Stored records
•••••

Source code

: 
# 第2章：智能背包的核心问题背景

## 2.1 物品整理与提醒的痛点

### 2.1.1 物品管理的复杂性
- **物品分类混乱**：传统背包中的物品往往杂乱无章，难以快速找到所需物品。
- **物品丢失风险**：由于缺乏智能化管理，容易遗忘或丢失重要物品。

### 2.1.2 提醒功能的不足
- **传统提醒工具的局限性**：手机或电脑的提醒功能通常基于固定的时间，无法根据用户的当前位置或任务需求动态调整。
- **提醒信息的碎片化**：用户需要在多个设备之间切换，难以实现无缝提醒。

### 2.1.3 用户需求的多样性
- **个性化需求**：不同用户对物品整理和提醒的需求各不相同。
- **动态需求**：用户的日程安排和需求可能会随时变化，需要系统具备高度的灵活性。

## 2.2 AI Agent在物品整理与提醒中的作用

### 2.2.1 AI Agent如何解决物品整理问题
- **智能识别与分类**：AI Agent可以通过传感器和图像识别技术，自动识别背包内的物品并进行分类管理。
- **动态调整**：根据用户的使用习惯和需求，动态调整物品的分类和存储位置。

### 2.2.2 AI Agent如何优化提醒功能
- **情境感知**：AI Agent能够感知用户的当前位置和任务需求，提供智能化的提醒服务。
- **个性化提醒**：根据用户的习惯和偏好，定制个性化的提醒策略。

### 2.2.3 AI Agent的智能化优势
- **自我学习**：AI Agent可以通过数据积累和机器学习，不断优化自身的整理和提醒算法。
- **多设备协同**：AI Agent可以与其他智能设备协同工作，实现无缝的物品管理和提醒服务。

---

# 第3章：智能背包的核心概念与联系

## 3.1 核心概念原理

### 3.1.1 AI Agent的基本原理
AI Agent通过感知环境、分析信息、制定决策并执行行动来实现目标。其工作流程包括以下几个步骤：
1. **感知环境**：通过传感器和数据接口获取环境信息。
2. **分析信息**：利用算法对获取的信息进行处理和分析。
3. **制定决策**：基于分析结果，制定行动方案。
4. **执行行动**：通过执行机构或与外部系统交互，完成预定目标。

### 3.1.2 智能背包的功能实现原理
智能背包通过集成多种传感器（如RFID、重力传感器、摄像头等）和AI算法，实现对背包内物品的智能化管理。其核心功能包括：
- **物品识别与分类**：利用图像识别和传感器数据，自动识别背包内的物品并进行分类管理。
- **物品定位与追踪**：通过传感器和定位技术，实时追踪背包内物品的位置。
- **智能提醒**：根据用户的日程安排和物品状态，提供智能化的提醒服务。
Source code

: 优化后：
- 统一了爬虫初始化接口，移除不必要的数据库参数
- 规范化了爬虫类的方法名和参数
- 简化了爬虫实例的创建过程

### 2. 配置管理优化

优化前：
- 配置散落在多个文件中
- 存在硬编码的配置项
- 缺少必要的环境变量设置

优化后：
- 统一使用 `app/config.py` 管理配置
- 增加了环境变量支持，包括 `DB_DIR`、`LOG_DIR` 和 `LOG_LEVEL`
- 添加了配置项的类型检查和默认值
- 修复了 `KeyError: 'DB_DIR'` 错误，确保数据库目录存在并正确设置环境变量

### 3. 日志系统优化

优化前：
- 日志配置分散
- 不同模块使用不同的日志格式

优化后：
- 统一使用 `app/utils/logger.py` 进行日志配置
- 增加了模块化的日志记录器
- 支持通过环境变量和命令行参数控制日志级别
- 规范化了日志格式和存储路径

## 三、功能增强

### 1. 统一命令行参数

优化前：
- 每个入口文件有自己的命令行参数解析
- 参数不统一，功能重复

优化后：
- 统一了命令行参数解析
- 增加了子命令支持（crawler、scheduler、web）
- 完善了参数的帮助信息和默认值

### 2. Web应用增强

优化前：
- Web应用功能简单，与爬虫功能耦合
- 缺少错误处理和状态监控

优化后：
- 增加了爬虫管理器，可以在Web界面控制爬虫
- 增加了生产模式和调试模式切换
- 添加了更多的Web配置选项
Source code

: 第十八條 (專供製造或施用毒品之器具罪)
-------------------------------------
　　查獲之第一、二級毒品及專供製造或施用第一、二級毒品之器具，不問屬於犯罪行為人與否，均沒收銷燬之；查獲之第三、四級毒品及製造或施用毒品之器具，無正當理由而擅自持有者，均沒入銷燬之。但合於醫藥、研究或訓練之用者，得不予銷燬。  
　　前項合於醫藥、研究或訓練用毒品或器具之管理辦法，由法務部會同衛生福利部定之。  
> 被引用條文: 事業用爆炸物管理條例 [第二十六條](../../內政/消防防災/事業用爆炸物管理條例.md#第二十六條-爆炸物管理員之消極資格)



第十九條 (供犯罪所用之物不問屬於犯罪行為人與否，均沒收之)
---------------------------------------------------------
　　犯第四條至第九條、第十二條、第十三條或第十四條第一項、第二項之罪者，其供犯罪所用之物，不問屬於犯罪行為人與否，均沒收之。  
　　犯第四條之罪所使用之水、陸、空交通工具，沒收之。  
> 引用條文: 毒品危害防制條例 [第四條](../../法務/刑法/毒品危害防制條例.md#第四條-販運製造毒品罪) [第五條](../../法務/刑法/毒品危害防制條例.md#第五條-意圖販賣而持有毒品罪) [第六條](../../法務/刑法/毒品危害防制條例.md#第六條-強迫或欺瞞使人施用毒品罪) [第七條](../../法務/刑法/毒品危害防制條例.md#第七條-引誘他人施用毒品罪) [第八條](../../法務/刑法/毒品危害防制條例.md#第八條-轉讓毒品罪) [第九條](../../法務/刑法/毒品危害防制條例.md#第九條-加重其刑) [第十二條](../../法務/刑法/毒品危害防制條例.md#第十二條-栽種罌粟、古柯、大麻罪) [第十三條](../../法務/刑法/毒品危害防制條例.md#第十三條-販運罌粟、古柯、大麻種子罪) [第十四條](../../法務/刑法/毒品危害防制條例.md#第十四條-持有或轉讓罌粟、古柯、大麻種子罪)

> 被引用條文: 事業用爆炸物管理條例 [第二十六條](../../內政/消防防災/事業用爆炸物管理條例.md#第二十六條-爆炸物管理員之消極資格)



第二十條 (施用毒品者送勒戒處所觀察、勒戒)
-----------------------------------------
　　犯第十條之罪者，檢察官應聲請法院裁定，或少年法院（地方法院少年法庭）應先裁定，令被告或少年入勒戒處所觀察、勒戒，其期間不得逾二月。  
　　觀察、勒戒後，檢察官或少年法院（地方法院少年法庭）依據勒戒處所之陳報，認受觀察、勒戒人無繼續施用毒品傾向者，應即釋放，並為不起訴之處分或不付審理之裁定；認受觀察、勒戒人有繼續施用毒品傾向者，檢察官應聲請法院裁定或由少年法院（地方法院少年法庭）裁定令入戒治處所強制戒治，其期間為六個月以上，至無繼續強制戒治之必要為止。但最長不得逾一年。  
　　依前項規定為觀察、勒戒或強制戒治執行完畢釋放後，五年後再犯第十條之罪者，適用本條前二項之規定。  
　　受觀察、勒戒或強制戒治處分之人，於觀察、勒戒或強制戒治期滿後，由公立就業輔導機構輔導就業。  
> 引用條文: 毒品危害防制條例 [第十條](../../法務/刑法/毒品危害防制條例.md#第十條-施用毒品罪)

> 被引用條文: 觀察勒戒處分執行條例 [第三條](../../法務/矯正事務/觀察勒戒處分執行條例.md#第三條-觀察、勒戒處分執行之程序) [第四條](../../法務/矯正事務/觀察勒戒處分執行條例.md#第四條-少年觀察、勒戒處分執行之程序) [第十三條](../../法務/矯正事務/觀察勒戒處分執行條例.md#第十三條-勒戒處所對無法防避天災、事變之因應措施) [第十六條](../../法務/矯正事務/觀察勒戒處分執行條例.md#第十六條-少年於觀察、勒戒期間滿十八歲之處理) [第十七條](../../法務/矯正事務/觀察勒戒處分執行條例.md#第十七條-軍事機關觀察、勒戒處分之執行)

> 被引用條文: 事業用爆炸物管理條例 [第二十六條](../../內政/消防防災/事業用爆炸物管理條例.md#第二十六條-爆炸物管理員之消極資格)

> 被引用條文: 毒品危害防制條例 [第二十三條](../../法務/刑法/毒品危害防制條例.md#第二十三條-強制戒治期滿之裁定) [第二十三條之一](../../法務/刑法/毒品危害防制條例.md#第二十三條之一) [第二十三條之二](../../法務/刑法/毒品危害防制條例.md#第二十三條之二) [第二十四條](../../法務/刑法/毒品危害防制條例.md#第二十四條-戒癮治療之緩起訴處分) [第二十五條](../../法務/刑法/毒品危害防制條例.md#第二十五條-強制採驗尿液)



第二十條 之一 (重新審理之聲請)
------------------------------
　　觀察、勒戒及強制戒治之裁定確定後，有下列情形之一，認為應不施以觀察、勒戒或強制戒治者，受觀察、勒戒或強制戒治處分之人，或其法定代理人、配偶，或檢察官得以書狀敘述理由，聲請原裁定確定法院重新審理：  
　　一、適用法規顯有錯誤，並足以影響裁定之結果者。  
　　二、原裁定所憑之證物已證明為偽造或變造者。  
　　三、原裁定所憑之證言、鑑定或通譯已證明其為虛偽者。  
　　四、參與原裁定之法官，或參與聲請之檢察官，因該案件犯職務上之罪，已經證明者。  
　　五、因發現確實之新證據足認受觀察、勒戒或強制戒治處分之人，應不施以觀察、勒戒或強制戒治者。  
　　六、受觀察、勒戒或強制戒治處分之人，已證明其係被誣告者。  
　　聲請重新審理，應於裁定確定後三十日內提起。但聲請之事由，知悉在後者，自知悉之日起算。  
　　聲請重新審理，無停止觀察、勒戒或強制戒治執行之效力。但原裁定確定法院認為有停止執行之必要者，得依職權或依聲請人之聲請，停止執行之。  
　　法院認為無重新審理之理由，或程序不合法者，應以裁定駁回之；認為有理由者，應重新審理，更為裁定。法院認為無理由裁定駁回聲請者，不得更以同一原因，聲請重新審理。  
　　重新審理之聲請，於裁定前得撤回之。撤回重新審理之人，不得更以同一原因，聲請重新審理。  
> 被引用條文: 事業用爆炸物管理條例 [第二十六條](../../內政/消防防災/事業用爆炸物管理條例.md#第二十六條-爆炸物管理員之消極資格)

•••••

Work request ::
Check the data for lines with "地方法院少年法庭" and give only their number.

Task output ::
2